もろもろの事務を貪営して、施と戒と禅とを修せず。
死のために呑まれんとするに臨みて、まさに悔いて善を修することを求む。
◗240:14 智者は観察して、五欲の想を除断すべし。
精勤習心のものは、終時に悔恨なし。
心意すでに専至なれば、錯乱の念あることなし。
◗241: 2 智者はねんごろに心を投ずれば、臨終に意散ぜず。
習心専至ならざれば、臨終にかならず散乱す。
心もし散乱する時は、馬を調するに磑を用ゐるがごとくせよ。
もしそれ闘戦の時には、回旋してただちに行かずと。
◗241: 6 第五にまた問ひていはく、一切衆生みな仏性あり。遠劫よりこのかた多仏に値ひたてまつるべし。なにによりてかいまに至るまで、なほみづから生死に輪廻して火宅を出でざる。
◗241: 8 答へていはく、大乗の聖教によるに、まことに二種の勝法を得て、もつて生死を排はざるによる。ここをもつて火宅を出でず。
◗241: 9 何者をか二となす。一にはいはく聖道、二にはいはく往生浄土なり。
◗241:10 その聖道の一種は、今の時証しがたし。一には大聖を去ること遙遠なるによる。二には理は深く解は微なるによる。
◗241:12 このゆゑに大集月蔵経にのたまはく、わが末法の時のうちに、億々の衆生、行を起し道を修すれども、いまだ一人として得るものあらずと。
◗241:14 当今は末法にして、現にこれ五濁悪世なり。ただ浄土の一門のみありて、通入すべき路なり。
◗241:15 このゆゑに大経にのたまはく、もし衆生ありて、たとひ一生悪を造れども、命終の時に臨みて、十念相続してわが名字を称せんに、もし生ぜずは正覚を取らじと。
◗242: 2 また一切衆生すべてみづから量らず。
◗242: 3 もし大乗によらば、真如実相第一義空、かつていまだ心を措かず。
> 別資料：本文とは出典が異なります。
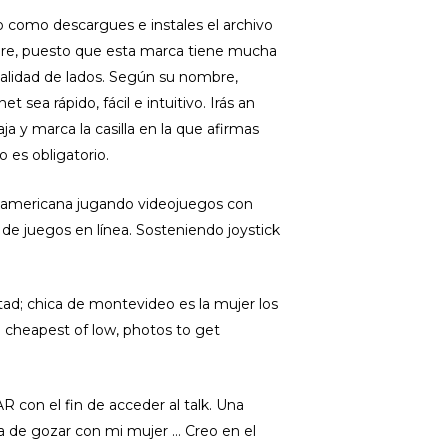
 como descargues e instales el archivo
ure, puesto que esta marca tiene mucha
talidad de lados. Según su nombre,
 sea rápido, fácil e intuitivo. Irás an
ja y marca la casilla en la que afirmas
o es obligatorio.
roamericana jugando videojuegos con
 de juegos en línea. Sosteniendo joystick
tad; chica de montevideo es la mujer los
 cheapest of low, photos to get
R con el fin de acceder al talk. Una
ta de gozar con mi mujer … Creo en el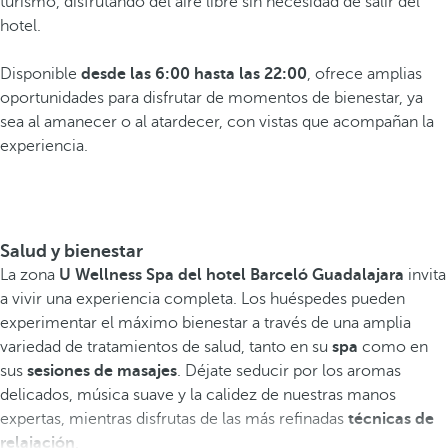
turismo, disfrutando del aire libre sin necesidad de salir del
hotel.
Disponible
desde las 6:00 hasta las 22:00
, ofrece amplias
oportunidades para disfrutar de momentos de bienestar, ya
sea al amanecer o al atardecer, con vistas que acompañan la
experiencia.
Salud y bienestar
La zona
U Wellness Spa del hotel Barceló Guadalajara
invita
a vivir una experiencia completa. Los huéspedes pueden
experimentar el máximo bienestar a través de una amplia
variedad de tratamientos de salud, tanto en su
spa
como en
sus
sesiones de masajes
. Déjate seducir por los aromas
delicados, música suave y la calidez de nuestras manos
expertas, mientras disfrutas de las más refinadas
técnicas de
relajación
.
もし小乗を論ぜば、見諦修道に修入し、すなはち那含・羅漢に至るまで、五下を断じ五上を除くこと、道俗を問ふことなく、いまだその分にあらず。たとひ人天の果報あれども、みな五戒・十善のためによくこの報を招く。しかるに持ち得るものは、はなはだ希なり。
◗242: 7 もし起悪造罪を論ぜば、なんぞ暴風駛雨に異ならんや。ここをもつて諸仏の大慈、勧めて浄土に帰せしめたまふ。たとひ一形悪を造れども、ただよく意を繋けて専精につねによく念仏すれば、一切の諸障自然に消除して、さだめて往生を得。なんぞ思量せずしてすべて去く心なきや。
◗242:12 【27】自下は第四に聖教を引きて証成して、信を勧め生を求めしむとは、
◗242:12 観仏三昧経によるにのたまはく、その時に会のなかに財首菩薩ありて、仏にまうしてまうさく、世尊、われ過去無量劫を念ふ時に、仏ましまして世に出でたまへり。また釈迦牟尼仏と名づく。かの仏の滅後に一の王子あり、名づけて金幢といふ。憍慢・邪見にして正法を信ぜず。
◗243: 1 知識の比丘あり、定自在と名づく。王子に告げていはく、《世に仏の像あり、きはめて可愛なりとなす。しばらく塔に入りて、仏の形像を観たてまつるべし》と。時にかの王子、善友の語に従ひて塔に入りて像を観たてまつる。像の相好を見て、比丘にまうさく、《仏像すら端厳なることなほかくのごとし、いはんや仏の真身をや》と。
◗243: 5 比丘告げていはく、《王子、いま仏像を見て礼することあたはずは、まさに“南無仏”と称すべし》と。宮に還りて、念を繋けて塔のなかの像を念ずるに、すなはち後夜に夢に仏像を見て、心大きに歓喜して邪見を捨離し、三宝に帰依す。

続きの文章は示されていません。